Волоски на знаменитой бородавке мага воинственно топорщились.
— А ты, Худайбег, тоже чуешь? — интересовался Абу-т-Тайиб. Все-таки, одна голова, пускай хирбедова — хорошо; а две, особенно когда вторая — Дэвова, с его нюхом на Ал-Ребаты — куда как лучше!
— Чую, твое шахское, чую, — отвечал в сотый раз Худайбег. — Куда надо идем, это уж точно!
Торчали из расщелин сухие руки корней, не нашедших опоры, словно лапы добровольных тюремщиков: стой! ухвачу! сволоку в пропасть! Обломки скал псами бросались под ноги, грозно выл ветер, налетая сбоку и норовя ударить, больно зацепить крылом, сбить дыхание — казалось, сами горы не желают выпускать беглецов из своей утробы.
Но они шли.
Осыпи, предательские откосы текут реками щебня, тропа петляет, двоится, троится, издеваясь — но две шахских собаки, большая и маленькая, безошибочно отыскивают путь в горном лабиринте, углубляясь все дальше и дальше в каменный хаос, уходя, уходя прочь от Мазандерана!

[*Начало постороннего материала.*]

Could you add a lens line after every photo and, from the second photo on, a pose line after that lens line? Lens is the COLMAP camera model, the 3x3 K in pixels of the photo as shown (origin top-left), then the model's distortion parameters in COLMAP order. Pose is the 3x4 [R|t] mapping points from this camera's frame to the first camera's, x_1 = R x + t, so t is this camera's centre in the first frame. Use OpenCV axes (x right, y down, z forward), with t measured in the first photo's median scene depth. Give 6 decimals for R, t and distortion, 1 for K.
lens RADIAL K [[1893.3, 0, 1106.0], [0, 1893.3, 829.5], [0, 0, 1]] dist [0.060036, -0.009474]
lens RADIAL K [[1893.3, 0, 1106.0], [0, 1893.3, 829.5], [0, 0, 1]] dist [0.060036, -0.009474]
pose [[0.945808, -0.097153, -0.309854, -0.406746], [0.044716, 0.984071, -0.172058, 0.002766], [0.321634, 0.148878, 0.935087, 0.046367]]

Абу-т-Тайиб едва не убил себя за подлую мысль о «шахских собаках»; и еще долго брел, стараясь не думать вовсе ни о чем.
Гургин резко останавливается, и ойкает Утба, едва не сбив с ног старого хирбеда.
— Удача, мой шах, — скупая улыбка мага похожа на милостыню скряги. — Этот Ал-Ребат — не в скале. Вот он, перед нами.

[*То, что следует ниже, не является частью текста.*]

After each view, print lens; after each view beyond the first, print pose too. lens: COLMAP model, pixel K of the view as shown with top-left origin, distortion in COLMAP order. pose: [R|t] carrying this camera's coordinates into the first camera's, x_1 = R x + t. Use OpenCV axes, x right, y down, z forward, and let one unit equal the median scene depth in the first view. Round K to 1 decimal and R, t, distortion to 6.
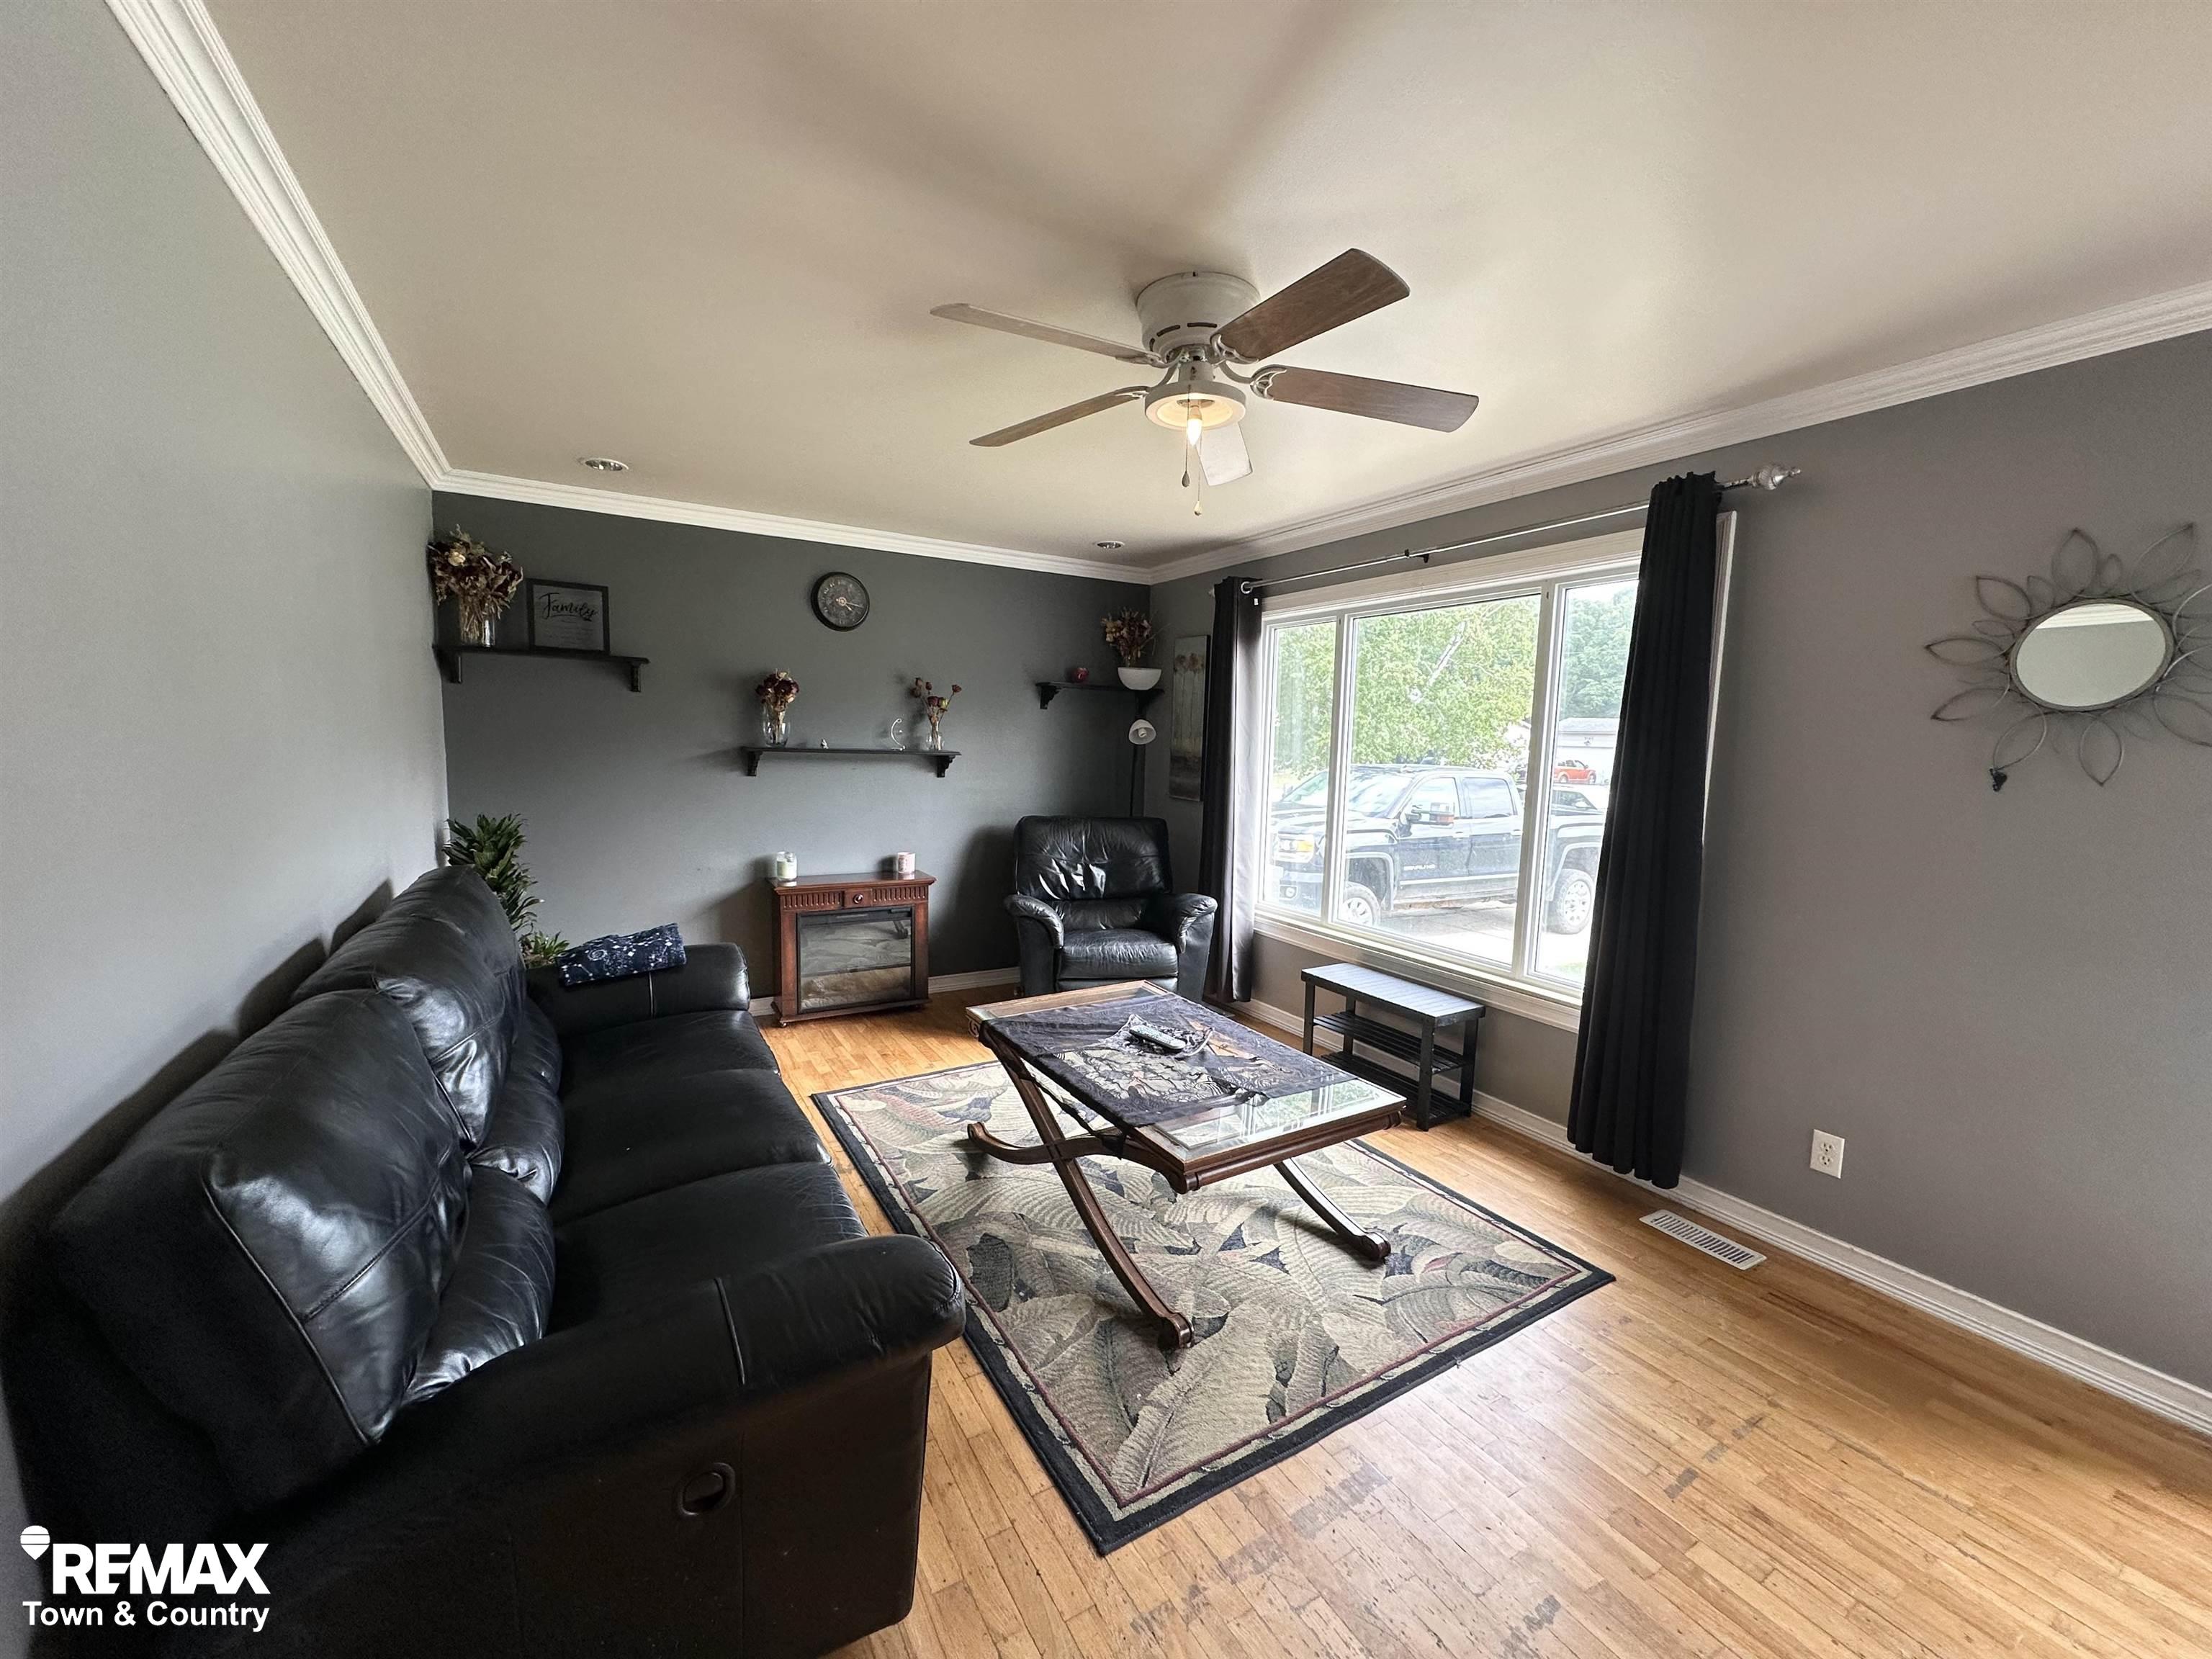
lens RADIAL K [[880.7, 0, 1106.0], [0, 880.7, 829.5], [0, 0, 1]] dist [-0.000875, -0.000176]
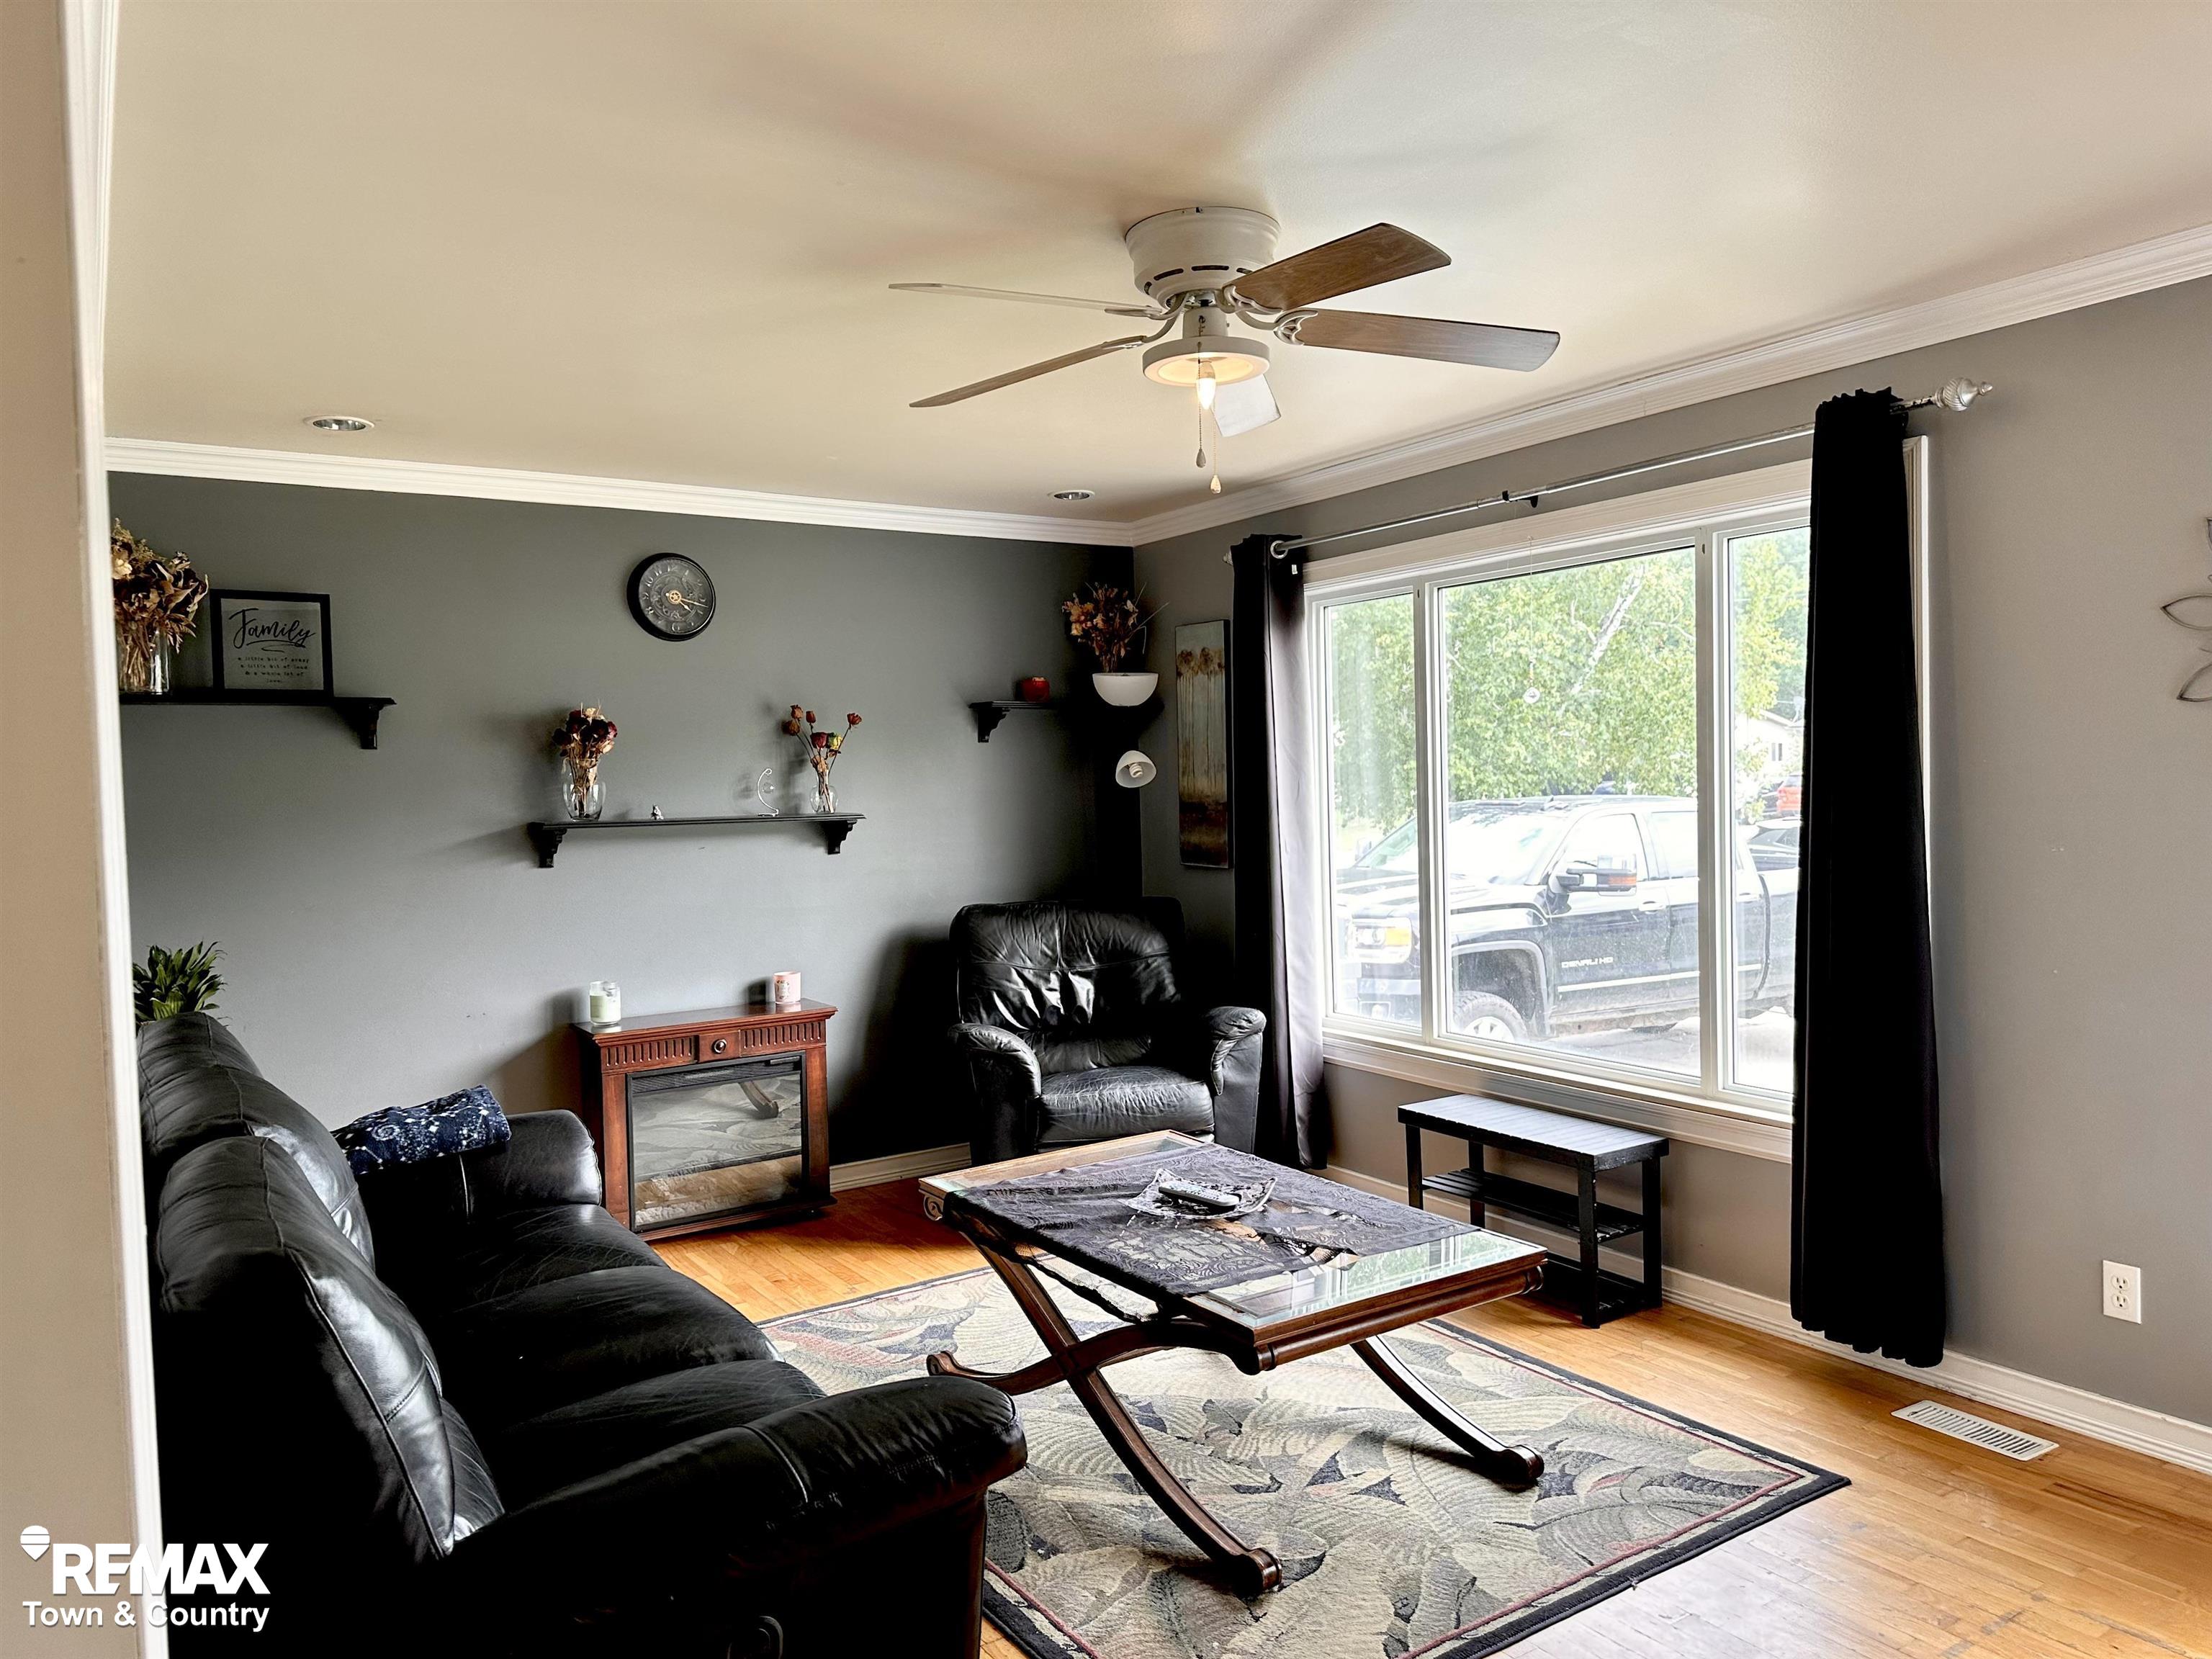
lens RADIAL K [[1548.3, 0, 1106.0], [0, 1548.3, 829.5], [0, 0, 1]] dist [0.123271, -0.187689]
pose [[0.997766, -0.054989, 0.037932, -0.041218], [0.057505, 0.995973, -0.068785, 0.019960], [-0.033997, 0.070812, 0.996910, -0.235041]]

— Угу, — согласно кивает Дэв.
И даже Нахид бурчит невнятицу, тыча перед собой мосластым пальцем.
Поэт смотрит туда, куда указывает Гургин. Ничего особенного. Узкая расселина, след от удара меча Джибраиля, развалила ближний утес пополам. В расселину вполне может пройти человек — а то и дэв.